I have just started using this package. It works great. And I noticed that the query keys are not identical to react-query. For now I am building query key strings with different ids like 'posts-$id'. And I would like to propose feature for supporting composite keys like react-query. I think this will be beneficial for searching and filtering logic. I want to have something like ` var filter = { 'query': 'food', 'page': 1, 'limit': 10, 'filters': [ { 'rating': 3.5 } ] };

var query = Query(['posts', filter], queryFn: fetchPosts); `

D-James-GH commented 1 year ago

I have thought about adding this type of key as I agree it is useful in react query. However, I also find that it adds some hidden magic and is more difficult to understand and reason about.

In react query I use the composite keys mainly for invalidating or updating a group of queries at once.
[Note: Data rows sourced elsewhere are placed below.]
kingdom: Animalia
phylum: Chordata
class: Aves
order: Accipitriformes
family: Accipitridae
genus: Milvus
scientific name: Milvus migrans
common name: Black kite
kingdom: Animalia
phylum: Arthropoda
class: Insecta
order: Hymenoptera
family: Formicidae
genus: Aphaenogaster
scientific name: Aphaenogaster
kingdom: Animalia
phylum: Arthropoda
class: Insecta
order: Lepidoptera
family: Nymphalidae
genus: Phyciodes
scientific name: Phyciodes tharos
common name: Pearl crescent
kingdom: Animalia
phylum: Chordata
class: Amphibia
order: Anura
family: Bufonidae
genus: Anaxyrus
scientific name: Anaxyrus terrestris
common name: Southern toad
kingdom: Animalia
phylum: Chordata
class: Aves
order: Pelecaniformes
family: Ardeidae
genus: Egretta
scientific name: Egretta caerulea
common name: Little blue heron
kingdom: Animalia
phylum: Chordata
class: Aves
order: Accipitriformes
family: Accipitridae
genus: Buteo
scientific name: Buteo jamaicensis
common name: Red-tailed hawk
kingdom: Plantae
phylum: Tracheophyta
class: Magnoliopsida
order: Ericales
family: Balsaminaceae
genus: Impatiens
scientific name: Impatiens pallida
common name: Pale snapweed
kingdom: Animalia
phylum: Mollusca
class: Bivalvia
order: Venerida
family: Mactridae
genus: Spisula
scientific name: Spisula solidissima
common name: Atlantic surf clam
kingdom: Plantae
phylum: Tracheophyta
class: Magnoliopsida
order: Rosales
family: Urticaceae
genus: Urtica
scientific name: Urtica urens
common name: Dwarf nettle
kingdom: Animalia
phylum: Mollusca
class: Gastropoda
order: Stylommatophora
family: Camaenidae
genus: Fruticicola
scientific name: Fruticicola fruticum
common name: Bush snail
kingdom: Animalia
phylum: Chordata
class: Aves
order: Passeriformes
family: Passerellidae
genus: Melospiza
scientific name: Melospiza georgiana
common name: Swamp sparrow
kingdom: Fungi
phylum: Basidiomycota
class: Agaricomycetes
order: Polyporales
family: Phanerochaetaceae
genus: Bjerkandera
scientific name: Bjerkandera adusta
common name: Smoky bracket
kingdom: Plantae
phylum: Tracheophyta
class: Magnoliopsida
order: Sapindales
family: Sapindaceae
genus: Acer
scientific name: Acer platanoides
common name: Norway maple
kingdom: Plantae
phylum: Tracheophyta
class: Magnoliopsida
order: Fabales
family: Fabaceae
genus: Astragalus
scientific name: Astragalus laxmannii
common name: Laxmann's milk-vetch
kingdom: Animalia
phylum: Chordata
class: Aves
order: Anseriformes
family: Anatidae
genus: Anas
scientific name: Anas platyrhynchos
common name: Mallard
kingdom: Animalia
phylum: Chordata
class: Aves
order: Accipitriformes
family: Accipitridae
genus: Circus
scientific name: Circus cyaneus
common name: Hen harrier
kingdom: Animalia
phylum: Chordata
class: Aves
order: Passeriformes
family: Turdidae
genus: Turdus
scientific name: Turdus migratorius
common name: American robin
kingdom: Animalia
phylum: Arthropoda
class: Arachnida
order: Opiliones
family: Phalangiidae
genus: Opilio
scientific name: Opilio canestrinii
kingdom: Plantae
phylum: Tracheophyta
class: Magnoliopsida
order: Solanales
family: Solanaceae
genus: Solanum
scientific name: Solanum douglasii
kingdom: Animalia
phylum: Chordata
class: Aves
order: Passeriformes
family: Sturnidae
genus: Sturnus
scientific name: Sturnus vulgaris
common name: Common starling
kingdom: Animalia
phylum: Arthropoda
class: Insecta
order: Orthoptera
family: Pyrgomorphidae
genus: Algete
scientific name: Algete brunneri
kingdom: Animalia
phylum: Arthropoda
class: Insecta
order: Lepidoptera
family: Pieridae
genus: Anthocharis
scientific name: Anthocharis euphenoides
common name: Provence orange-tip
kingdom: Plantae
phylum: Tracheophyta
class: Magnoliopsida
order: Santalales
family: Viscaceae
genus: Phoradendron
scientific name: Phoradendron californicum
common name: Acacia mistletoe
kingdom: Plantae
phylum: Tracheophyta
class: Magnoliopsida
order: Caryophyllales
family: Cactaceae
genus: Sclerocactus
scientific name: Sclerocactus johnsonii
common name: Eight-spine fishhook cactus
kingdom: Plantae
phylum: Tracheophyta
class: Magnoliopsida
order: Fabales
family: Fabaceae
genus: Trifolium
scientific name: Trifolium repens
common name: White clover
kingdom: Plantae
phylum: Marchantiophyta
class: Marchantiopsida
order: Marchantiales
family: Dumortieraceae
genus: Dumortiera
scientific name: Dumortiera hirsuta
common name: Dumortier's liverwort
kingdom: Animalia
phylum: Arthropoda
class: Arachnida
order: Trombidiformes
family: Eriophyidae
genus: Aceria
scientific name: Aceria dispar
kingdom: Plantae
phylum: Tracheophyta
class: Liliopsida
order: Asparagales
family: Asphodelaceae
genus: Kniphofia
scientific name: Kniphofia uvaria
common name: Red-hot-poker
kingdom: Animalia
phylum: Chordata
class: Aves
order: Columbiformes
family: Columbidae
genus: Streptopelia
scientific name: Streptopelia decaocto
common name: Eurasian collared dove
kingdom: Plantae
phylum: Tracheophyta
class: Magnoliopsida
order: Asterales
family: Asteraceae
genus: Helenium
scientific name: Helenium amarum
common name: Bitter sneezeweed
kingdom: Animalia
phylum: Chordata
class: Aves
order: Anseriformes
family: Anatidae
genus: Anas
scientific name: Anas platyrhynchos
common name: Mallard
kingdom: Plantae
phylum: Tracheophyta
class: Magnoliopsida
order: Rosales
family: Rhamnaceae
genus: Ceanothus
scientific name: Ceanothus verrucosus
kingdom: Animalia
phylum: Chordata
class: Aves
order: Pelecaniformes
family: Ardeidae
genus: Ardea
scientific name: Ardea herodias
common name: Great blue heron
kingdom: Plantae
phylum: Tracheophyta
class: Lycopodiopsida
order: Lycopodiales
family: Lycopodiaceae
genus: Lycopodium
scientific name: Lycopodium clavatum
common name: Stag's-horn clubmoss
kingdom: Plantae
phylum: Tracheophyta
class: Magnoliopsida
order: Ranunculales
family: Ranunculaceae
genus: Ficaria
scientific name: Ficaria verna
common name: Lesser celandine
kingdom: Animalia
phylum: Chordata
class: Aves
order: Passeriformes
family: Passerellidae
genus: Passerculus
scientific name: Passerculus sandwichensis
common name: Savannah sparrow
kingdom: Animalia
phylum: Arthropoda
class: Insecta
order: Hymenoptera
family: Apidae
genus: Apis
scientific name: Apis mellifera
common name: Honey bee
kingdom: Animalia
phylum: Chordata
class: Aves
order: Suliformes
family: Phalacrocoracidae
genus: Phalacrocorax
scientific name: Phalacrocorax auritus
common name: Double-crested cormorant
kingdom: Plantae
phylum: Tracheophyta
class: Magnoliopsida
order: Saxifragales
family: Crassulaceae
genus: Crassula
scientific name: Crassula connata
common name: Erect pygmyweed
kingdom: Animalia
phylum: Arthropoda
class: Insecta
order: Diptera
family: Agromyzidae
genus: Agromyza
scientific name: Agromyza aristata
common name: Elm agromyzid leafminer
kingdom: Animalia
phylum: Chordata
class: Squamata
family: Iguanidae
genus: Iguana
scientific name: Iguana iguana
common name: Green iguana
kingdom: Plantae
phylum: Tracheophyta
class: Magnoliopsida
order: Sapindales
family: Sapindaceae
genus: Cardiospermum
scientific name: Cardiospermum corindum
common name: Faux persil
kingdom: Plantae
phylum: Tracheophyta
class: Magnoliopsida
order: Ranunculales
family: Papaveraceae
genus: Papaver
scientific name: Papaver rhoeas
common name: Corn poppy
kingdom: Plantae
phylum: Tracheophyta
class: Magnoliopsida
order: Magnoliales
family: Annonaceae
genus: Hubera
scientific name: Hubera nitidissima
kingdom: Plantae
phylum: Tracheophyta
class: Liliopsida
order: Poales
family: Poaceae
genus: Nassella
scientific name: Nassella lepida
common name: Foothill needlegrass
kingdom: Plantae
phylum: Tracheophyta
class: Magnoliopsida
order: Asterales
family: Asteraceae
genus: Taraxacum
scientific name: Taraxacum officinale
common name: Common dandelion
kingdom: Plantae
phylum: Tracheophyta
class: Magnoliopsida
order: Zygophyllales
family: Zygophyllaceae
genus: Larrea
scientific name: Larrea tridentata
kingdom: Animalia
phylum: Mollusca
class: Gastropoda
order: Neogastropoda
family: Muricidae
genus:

In this package, Cached Query, you can achieve the same effect by passing a "filter function" parameter to the update function.

CachedQuery.instance.updateQuery(
  updateFn: (dynamic oldData){ 
    if(oldData is Todo){
      return oldData?.copyWith(complete: true);
    }
  },
  filterFn: (unencodedKey, key) => key.startsWith("todos/"),
);

This gives the flexibility of filtering queries to the user of the package. You can add your keys in any way that can be converted using jsonEncode.

For example, using your filter map as the query key, you can update only queries where page is equal to 10.

CachedQuery.instance.updateQuery(
  ...
  filterFn: (unencodedKey, key) => unencodedKey["page"] == 10,
);

Are there any other areas you use react query keys that the approach I mentioned doesn't work?